116. Though that king was extremely intelligent, he did not come to know (the existence) of those sensible Gaṇas stationed there in various forms and shapes by the power of Īśa.
117. It is surprising that not even Citragupta knows those creatures stationed in Vārāṇasī. Nothing need be said about others residing in the mortal world!
118. Dharmarāṭ (Lord Yama) never gauges fully persons of unbroken power and influence, of unlimited brilliance, who have installed the Liṅgas.
119. Thus, O Pot-born Great Sage, all those Pramathas who have been regularly worshipping Liṅgas do not leave even today Kāśī, the bestower of welfare.
120. O sage, the excellent Gaṇa named Tāraka worships even today the great Liṅga Tārakeśa that bestows the redeeming Tāraka Jñāna.
121. After showing steady devotion to Tārakeśvara Liṅga, Tāraka knowledge is easily acquired by excellent men.
122. By visiting Tilaparṇeśvara Liṅga installed by Tilaparṇa, there cannot remain sin, even of the size of a gingelly seed sticking to one.
123. After duly performing the worship of Sthūlakarṇeśvara Liṅga, a man attains excellent merit.
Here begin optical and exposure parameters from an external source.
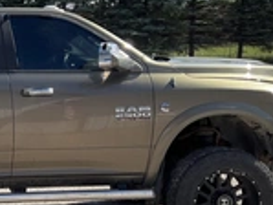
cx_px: -49
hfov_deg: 23.1
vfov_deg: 18.9
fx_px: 616
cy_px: 102
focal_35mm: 78
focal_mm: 3
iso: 25
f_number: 1.8
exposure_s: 1/1055
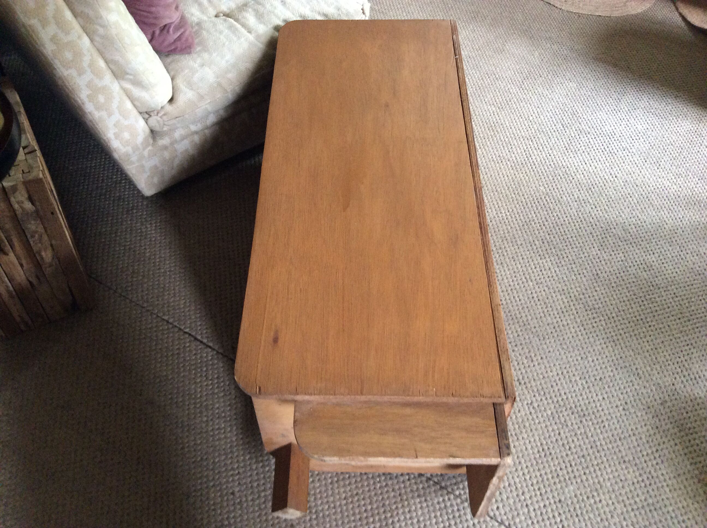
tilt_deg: -53.2
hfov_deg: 56.9
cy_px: 264
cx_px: 354
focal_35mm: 32
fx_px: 653
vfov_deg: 44.1
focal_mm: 3.3
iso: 200
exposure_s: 1/25
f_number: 2.4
He never attains a wretched state.
124. To the west thereof, the devotee should propitiate Dṛmicaṇḍeśvara Liṅga and Prabhāmaya Liṅga. He is never assailed by sins.
125. After visiting Prabhāmayeśvara Liṅga, even if the devotee dies elsewhere, he shall go to Śivaloka through a Prabhāmaya (refulgent) vehicle.
127. By adoring Vindatīśa near Bhīmacaṇḍī, the man casts off even the most horrible sin and attains eternal salvation.
128. By visiting the great Liṅga Chāgaleśa stationed near Pitrīśvara, no one touches even Prākṛta sin like a brute.